> _REQUIRED ACTION 1_: In the comments on the utility pole drawings, what does Steven Powers say the splice box attached to the cable in the first painting is?
> _REQUIRED ACTION 2_: Write a continuation of the utility pole comment thread, starting after its final sentence.

Gosh. I never bothered to figure these out. Thanks for the knowledge James

Tom Hart said...

Love this. Sort of Eric Sloane for the more modern age. Personally, I've become fascinated by some RR crossing signals that I walk by each day. They look almost human, or at least humanoid, to me with their multiple "arms" and hooded "eyes". They're on my short list of things to paint.

Clara Lieu said...

I really enjoy the specificity of this post, and your ability to make everyday, mundane things like a telephone pole fascinating and wonderful. Many of my students seem to think they have to travel to some faraway, exotic place to find subject matter for their artwork. I think these telephone pole drawings show that something that's right outside your window, that you pass by everyday can be just as compelling as what's on the other side of the planet! One of my favorite parts of being an artist is the research you get to do on your subjects, and how your understanding of the subject is so greatly enhanced by that research.

Celia said...

Amazing. Hard to think I've seen them all my life and not really understood their construction. Wireless indeed. LOL

Unknown said...

I posted a lunchtime sketch of the utility pole off our studio's rooftop deck this past March. I didn't do all the research you did, but it turned out that one of my friends works in that area and she was able to identify the various parts for me. I pointed her to your blog entry, I think she'll like it! :)

Steven Powers (SMP) said...

Very good and detailed. BTW...The lowest rung as you have described as "Communications" is accurate but a little bit more information is that in the top / first painting there is a splice box attached to the cable. That is a fiber optics splice case that is lashed to the cable and is the point that customers can be serviced from. Quite often that fiber will be spliced in then will traverse the pole to the ground and brought to the building through underground conduit. This is just a little bit of info for those who might be curious. Thank you for sharing.

Sham mustapha said...

Love reading this article...informative...beautiful drawings...thumbs up.

Sham mustapha said...

Love reading this article...informative...beautiful drawings...thumbs up.

Unknown said...

It should be noted that while the conversion to LED lighting has many advantages there’s also a significant drawback. Sodium vapor lights have a relatively narrow spectrum. Astronomers have special filters that eliminate the yellow colored light allowing continued use of telescopes for both visual and photographic use. The white LED lighting has a brighter and much wider spectrum. The conversion to LED lighting pushes the night sky that much further back. From my home in Illinois, the night sky is the color of a Creamcsicle. From my home in New Mexico, a dark sky protected state, I can see the sky the way Galileo saw it. As it is now, a regretfully few number of people have seen the Milky Way span across the sky from horizon to horizon.

> _DATASET SECTION_:
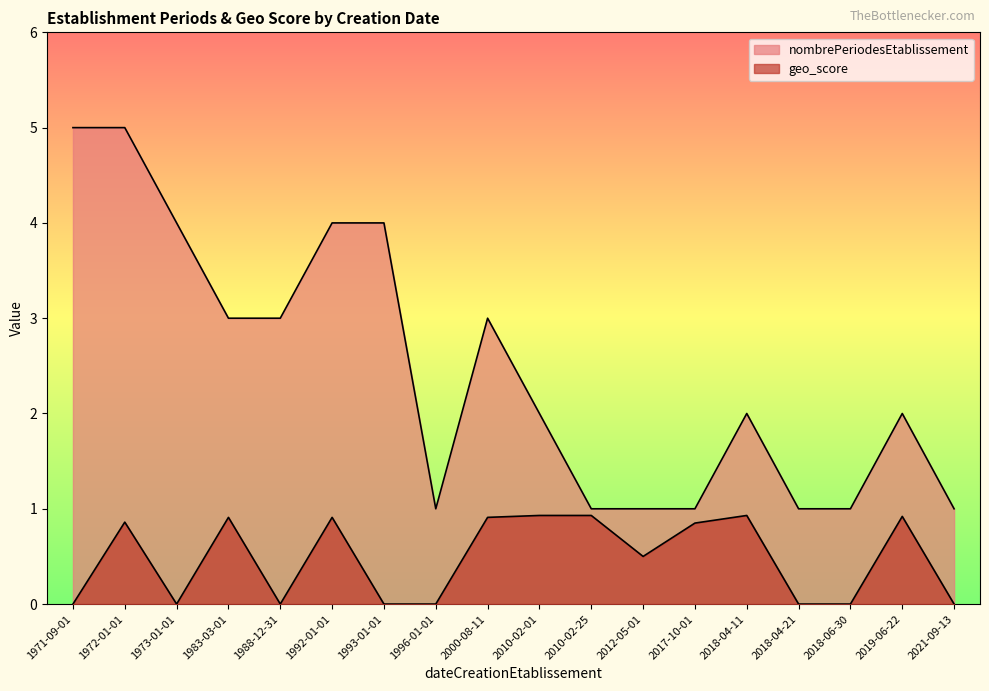

Does the chart display data point markers on the line(s)?

No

> _RESPONSE AREA 1_: It is a fiber optics splice case that is lashed to the cable.

> _RESPONSE AREA 2_:
David Teter said...

Great post James. I have long been fascinated by utility poles and things like this from the urban and industrial landscape and have done my own paintings of them although I did not know all of the anatomy of them. Now I do. Thanks for the links.

On the light issue Ken Davy brings up. You can find your posts on them by typing 'sodium vapor' in the blogger search box upper left. One of the best things about your blog is the mechanics of our modern world and how that relates to artists.
Thanks James

Alan Postings said...

As the artist Robert Crumb said in 'Crumb (1994)' about telephone poles - "You just can't make this stuff up". Great article. Thanks

Steve said...

Where else but Gurney Journey would we be given a soulful, heartfelt portrait of a young mother nursing her baby -- soon followed by an illustrated guide to everything you ever wanted to know about utility poles, but were afraid to ask. Thanks for another demonstration why this is my best web stop of the day. The variety and depth of GJ continues to be in a class by itself.

jamie said...

As a previous commenter noted above, it reminds me of a sublime part of that documentary on Robert Crumb where it focused on his obsessive attention to such omnipresent industrial environments and his detailed pen + ink reference sketches of everyday “visual junk” that we are so immersed in we no longer really see it anymore.
There’s a Time Magazine article on these “banal referents” with this quote:
“People don’t draw it, all this crap, people don’t focus attention on it because it’s ugly, it’s bleak, it’s depressing,” he says, “The stuff is not created to be visually pleasing and you can’t remember exactly what it looks like. But, this is the world we live in; I wanted my work to reflect that, the background reality of urban life.”

Linda Navroth said...

They also carry missing pet posters and yard sale signs! What would we do without them?

Unknown said...

Pretty accurate information, although residential areas only require one pot about every 6 homes. Commercial areas require either two or three pots every one or two businesses.

Unknown said...

Pretty accurate information, although residential areas only require one pot about every 6 homes. Commercial areas require either two or three pots every one or two businesses.